In 1971 I was five years old and in Miss Pender’s Kindergarten class at Mount Pritchard Public School. I sat next to, and later got all silly about, Stephen Smith, who had freckles and no front teeth.
(Although he shares his name with the current captain of Australia’s cricket team, mine was a different Stephen Smith. I know – I Googled.)
Stephen’s family moved to Queensland that year. It was with clutching childish sadness that I invited him to my house after school one day, knowing that soon he would be gone. Amazingly his mother let him come.
In the living room we watched (black and white) TV and ate SAO biscuits, expertly squeezing vegemite and butter through the perfectly spaced holes. Then, without warning, my five-year-old self leaned over and tried to kiss him on the cheek. This horrified us both.
We quickly finished our snack and went to the backyard. Every day, play life for me and my younger brother often revolved, literally, around the clothesline and today was no different.
The Hills Hoist was planted in the middle of the grassed area like a modern art installation, as though an open lawn was nothing until it was interrupted.
In those dreamlike days most Australians would have struggled to understand the battle being played out in backyards right across the nation.
On one side were the mums, washing basket on their hip as though they were carrying a child, pleading with us, over and over. to, ‘Stop swinging on the clothesline.” Mysteriously, having likely done the same as children themselves, they had grown up in to the lie that the clothesline was meant only for drying clothes!
The battle lines were drawn. For us, the child army, the Hills was so much more – a domestic carousel, a poor-kids’ totem-tennis, a friendly babysitter, an exercise machine and the crank shaft of my imagination. (Later, with a tarpaulin tied over the top and colourful lights, it was the focus of speeches at 21st birthday parties).
Part of the fun was listening to the clothesline’s creaking and heaving as it wobbled on its axis. Nobody ever thought it would break, except Mum. I didn’t know the words, ‘galvanised iron’, but the dull grey metal looked like it would last forever.
That day, Stephen and I stood beneath its spidery arms, looking through lines that were empty of washing (except for the ubiquitous tea towel that hung there for about a decade). I showed him how the clothesline represented the whole world to me.
In those days, my dad, a buyer with a major retailer, travelled overseas several times a year, sometimes for weeks at a time. I visited Sydney’s International Airport more often in one year than most of my peers did in their whole childhood.
My dad loved writing to his little girl, who was blessed with a skill for reading and was literate even before starting school.

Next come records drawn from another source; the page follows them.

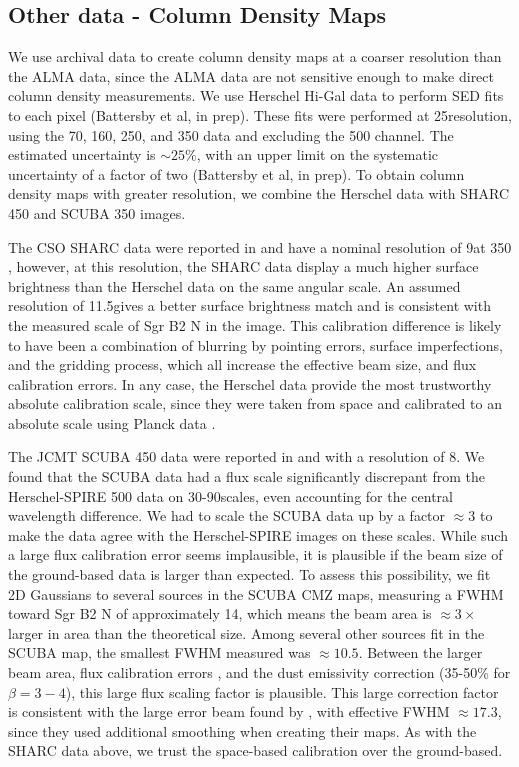 \documentclass[twocolumn]{aastex61}
\newcommand{\percent}{\%\xspace}
\begin{document}
\subsection{Other data - Column Density Maps}
\label{sec:colmaps}
We use archival data to create column density maps at a coarser
resolution than the ALMA data, since the ALMA data are not sensitive
enough to make direct column density measurements.   We use Herschel Hi-Gal
data \citep{Molinari2010a} to perform SED fits to each pixel (Battersby et al,
in prep).  These fits were performed at 25\arcsec resolution, using the 70, 160,
250, and 350 \um data and excluding the 500 \um channel.  The estimated 
uncertainty is $\sim25\%$, with an upper limit on the systematic uncertainty
of a factor of two (Battersby et al, in prep).  To obtain column density maps
with greater resolution, we combine the Herschel data with SHARC 450 \um and
SCUBA 350 \um images.


The CSO SHARC data were reported in \citet{Bally2010a} and have a nominal
resolution of 9\arcsec at 350 \um, however, at this resolution,
the SHARC data display a much higher surface brightness than the Herschel
data on the same angular scale.  An assumed resolution of 11.5\arcsec gives a
better surface brightness match and is consistent with the measured scale of
Sgr B2 N in the image.  This calibration difference is likely to have been a
combination of blurring by pointing errors, surface imperfections, and the
gridding process, which all increase the effective beam size, and flux
calibration errors.  In any case, the Herschel data
provide the most trustworthy absolute calibration scale, since they were taken
from space and calibrated to an absolute scale using Planck data
\citep{Bendo2013a,Bertincourt2016a}.

The JCMT SCUBA 450 \um data were reported in \citet{Pierce-Price2000a} and
\citet{di-Francesco2008a} with a resolution of 8\arcsec.  We found that the
SCUBA data had a flux scale significantly discrepant from the Herschel-SPIRE
500 \um data on 30-90\arcsec scales, even accounting for the central wavelength
difference.  We had to
scale the SCUBA data up by a factor $\approx3$ to make the data agree with
the Herschel-SPIRE images on these scales.  While such a large flux calibration
error seems implausible, it is plausible if the beam size of the ground-based data
is larger than expected.  To assess this possibility, we fit 2D Gaussians to
several sources in the SCUBA CMZ maps, measuring a FWHM toward Sgr B2 N of
approximately 14\arcsec, which means the beam area is $\approx3\times$ larger
in area than the theoretical size.  Among several other sources fit in the
SCUBA map,  the smallest FWHM measured was $\approx10.5$\arcsec.  Between the
larger beam area, flux
calibration errors \citep[quoted at 20\percent in][]{Pierce-Price2000a}, and
the dust emissivity correction (35-50\percent for $\beta=3-4$), this large flux
scaling factor is plausible. This large correction factor is consistent with
the large error beam found by \citet{di-Francesco2008a}, with effective FWHM
$\approx17.3$\arcsec, since they used additional smoothing when creating their
maps.  As with the SHARC data above, we trust the space-based calibration
over the ground-based.
\end{document}
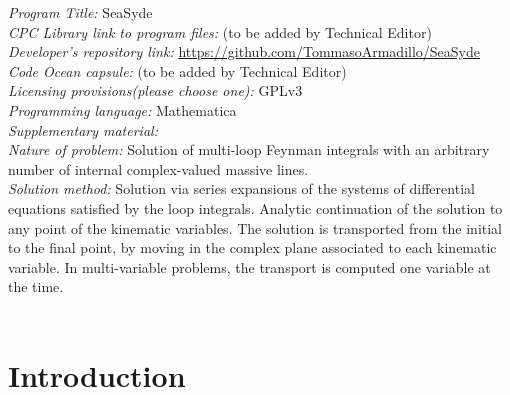 \documentclass[final,1p,times]{elsarticle}
\begin{document}
\begin{small}
\noindent
{\em Program Title:}  {\textsc SeaSyde}                                        \\
{\em CPC Library link to program files:} (to be added by Technical Editor) \\
{\em Developer's repository link:}   \url{https://github.com/TommasoArmadillo/SeaSyde}     \\
{\em Code Ocean capsule:} (to be added by Technical Editor)\\
{\em Licensing provisions(please choose one):} GPLv3  \\
{\em Programming language:}   {\textsc  Mathematica  }                                \\
{\em Supplementary material:}                                 \\
{\em Nature of problem:}  Solution of multi-loop Feynman integrals with an arbitrary number of internal complex-valued massive lines. \\
{\em Solution method:}  Solution via series expansions of the systems of differential equations satisfied by the loop integrals.
Analytic continuation of the solution to any point of the kinematic variables. The solution is transported from the initial to the final point, by moving in the complex plane associated to each kinematic variable. In multi-variable problems, the transport is computed one variable at the time.    \\
   \\


\end{small}




\section{Introduction}
\label{sec:intro}
\end{document}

His letters and postcards were magical, addressed to me, with exotic stamps and foreign language postmarks, bearing pictures of castles and Disneyland and Mount Rushmore and snow-capped mountains and double-decker buses and white cliffs.
Missing him was like a postmark, stamped in the background of the exciting places he wrote from. In each letter he assured me that one day I would go there too. Back then, I just wanted to know that he would soon be home.
Dad’s travel was related to silver and glassware. When Stephen came over, my dad had recently visited a country with a thriving industry in lead crystal glass and I had recently learned how to pronounce it. Czechoslovakia. Now called the Czech Republic.
On the atlas of the clothesline, this country was there in the top left quadrant, near the tea towel and just to the east of East Germany.
Go on – say it out loud. Czechoslovakia.
Check – uh – sla- vah – kee- ya.
My pronunciation was a little different. Poor Stephen. The look on his face when I spun the clothesline around and shouted with all the enthusiasm I could muster: Check – us – LOVE – a – kee – ya!
Stephen’s family moved soon after. I hope he wasn’t too scarred by his time with me, learning the romance of world geography.
In 1993, Czechoslovakia split, to form two new countries: Slovakia and the Czech Republic. As of writing, I still have not visited either.
I did eventually find enduring love, and it did put me in a spin, but it didn’t happen under the old Hills Hoist.